BRANO PROPOSTO:

Farina ha fatto bene a collaborare col Sismi per la sicurezza dello stato
Pare che nel corso dell’interrogatorio a Milano il giornalista Renato Farina abbia tenuto alta la testa. E abbia raccontato quel che i pm avevano in parte già scoperto, che lui lavorava per il Sismi (e il lavoro ad alto rischio si paga, si pagano pure i fannulloni, figuriamoci), che ha partecipato a una sorta di operazione coperta cercando di capire se la magistratura milanese fosse in grado oppure no di incastrare la nostra intelligence nella storia della deportazione forzata di un imam di viale Jenner sospettato di terrorismo, a quindici mesi dall’11 settembre.
Parliamo di deportazione forzata perché Giuliano Amato, il ministro dell’Interno e non un passante, ha giustamente detto che quello che a uno può sembrare un sequestro di persona aggravato dalla partecipazione di pubblici ufficiali a un altro può parere un’operazione di polizia internazionale. Ecco, noi siamo quell’altro. E sui limiti di legalità entro cui devono operare i servizi, “eterno problema”, Amato ha aggiunto che vanno definiti bene, oggi sono grigi (e grigi resteranno – ci permettiamo di aggiungere noi – finché esisteranno confini, guerre, eserciti e intelligence).
Non è la solita favoletta con i giornalisti di sinistra incorruttibili che lavorano per la genuina informazione mentre il giornalista di destra, corrotto, fiancheggia lo stato deviato. Repubblica ha fatto la sua campagna, legittima, facendo “la spola” con la procura di Milano, sollecitando testimonianze della Cia parallela e dissidente dalla Casa Bianca, pubblicando le tesi di spioni francesi che convenivano alla loro idea, fortemente politica, di un grande inganno italiano nel caso del Nigergate, e di una responsabilità di governo e servizi nel clamoroso caso di illegalità combinata tra la Cia e il Sismi per la traduzione di Abu Omar in Egitto via Aviano.

CONTENUTO DEI RECORD:

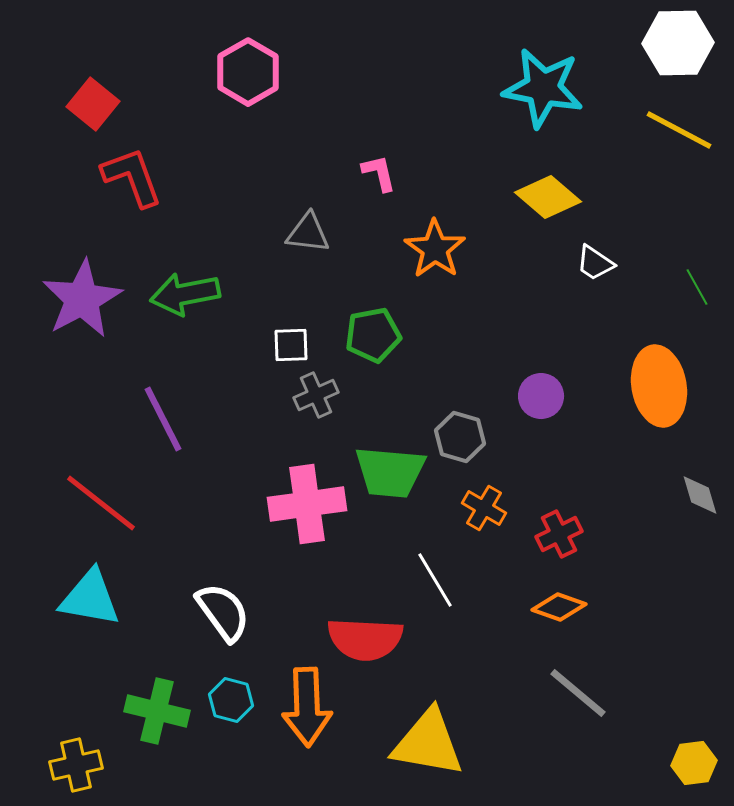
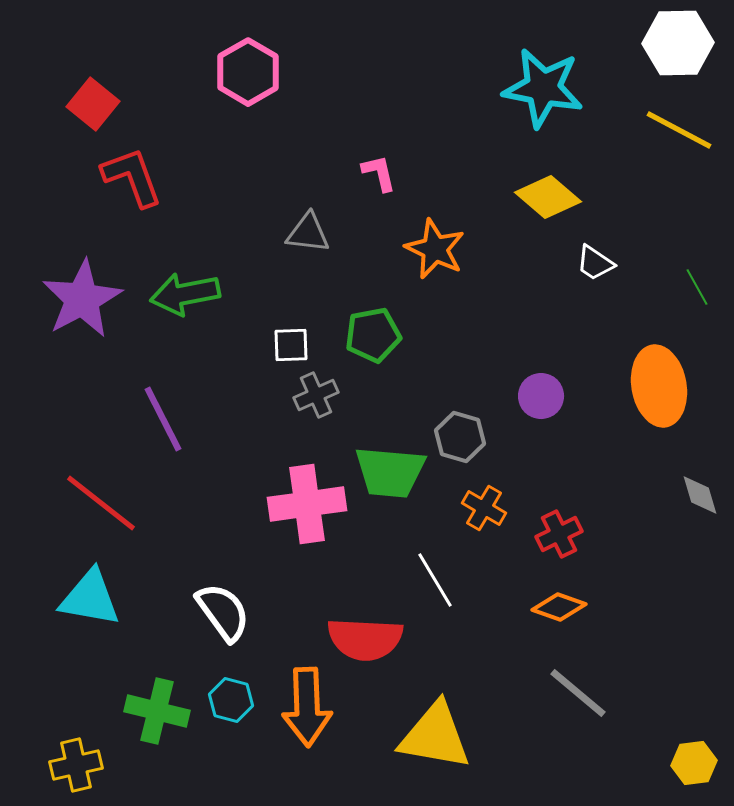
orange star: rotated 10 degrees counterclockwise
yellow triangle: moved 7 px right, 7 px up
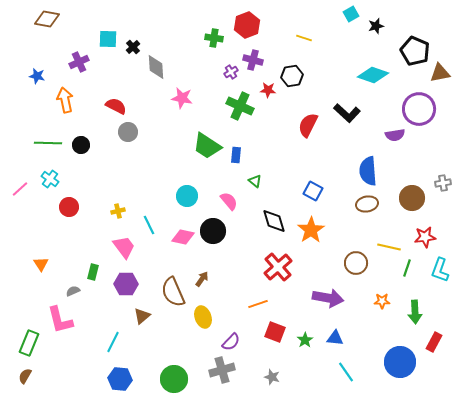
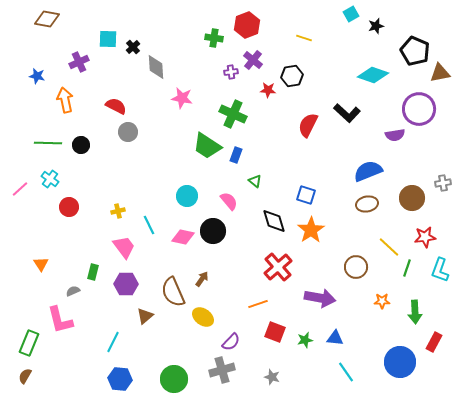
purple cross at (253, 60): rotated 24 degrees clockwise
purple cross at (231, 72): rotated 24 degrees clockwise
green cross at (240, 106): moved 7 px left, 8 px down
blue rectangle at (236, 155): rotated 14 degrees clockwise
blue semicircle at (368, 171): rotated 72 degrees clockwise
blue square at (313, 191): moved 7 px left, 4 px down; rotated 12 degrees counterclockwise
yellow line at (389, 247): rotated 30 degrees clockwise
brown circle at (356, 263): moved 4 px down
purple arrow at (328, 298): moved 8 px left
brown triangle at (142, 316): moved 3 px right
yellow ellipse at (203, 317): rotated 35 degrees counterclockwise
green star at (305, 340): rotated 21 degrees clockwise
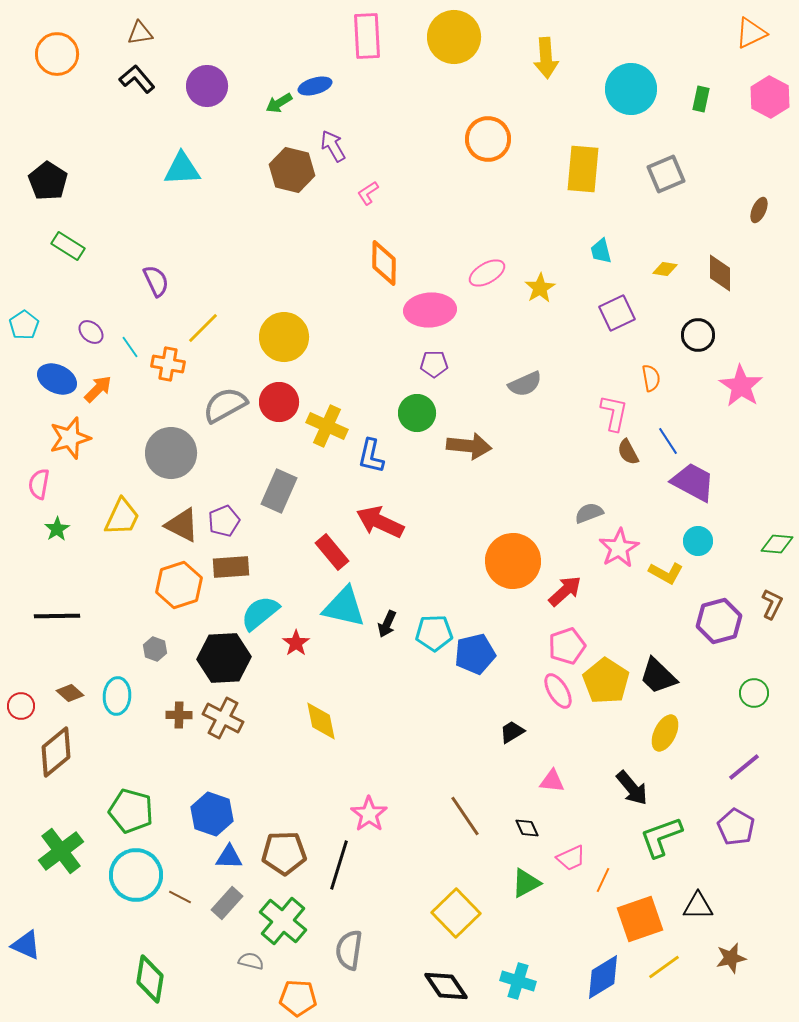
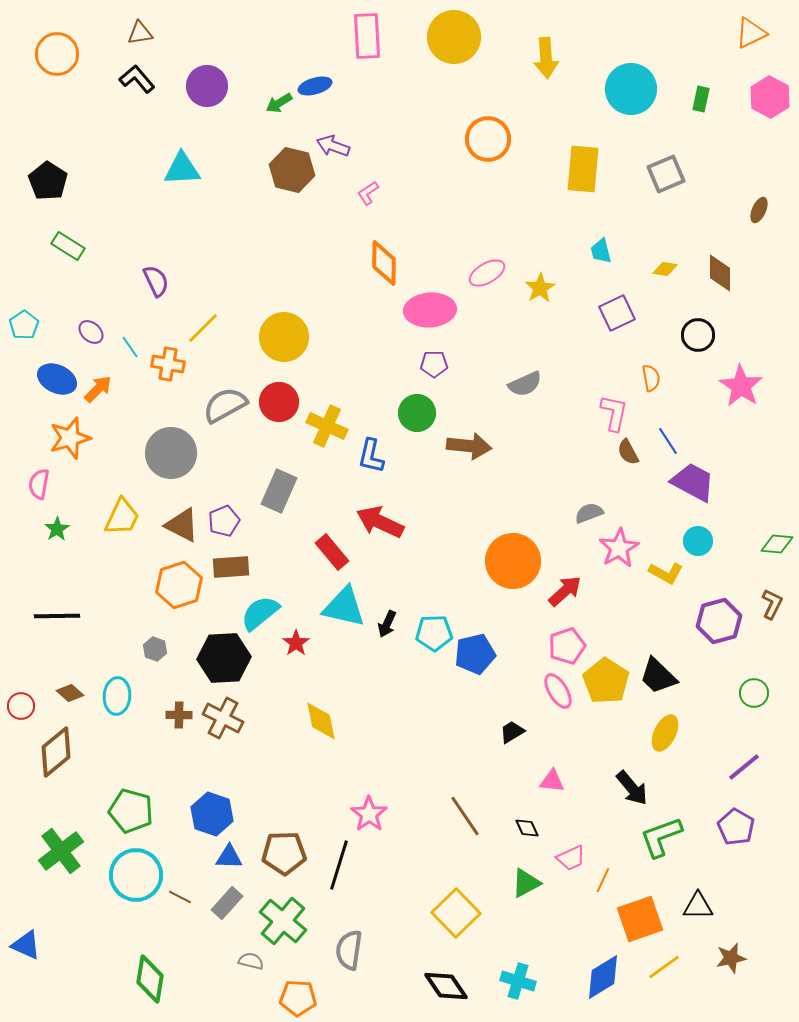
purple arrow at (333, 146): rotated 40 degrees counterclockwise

COSA FARE: Ricopia il brano sul caso Farina a partire dalle parole "Non è la solita" e fermati dopo "Egitto via Aviano.", sostituendo "spioni francesi" con "agenti francesi". I record non hanno alcun legame con il brano.

SOLUZIONE:
Non è la solita favoletta con i giornalisti di sinistra incorruttibili che lavorano per la genuina informazione mentre il giornalista di destra, corrotto, fiancheggia lo stato deviato. Repubblica ha fatto la sua campagna, legittima, facendo “la spola” con la procura di Milano, sollecitando testimonianze della Cia parallela e dissidente dalla Casa Bianca, pubblicando le tesi di agenti francesi che convenivano alla loro idea, fortemente politica, di un grande inganno italiano nel caso del Nigergate, e di una responsabilità di governo e servizi nel clamoroso caso di illegalità combinata tra la Cia e il Sismi per la traduzione di Abu Omar in Egitto via Aviano.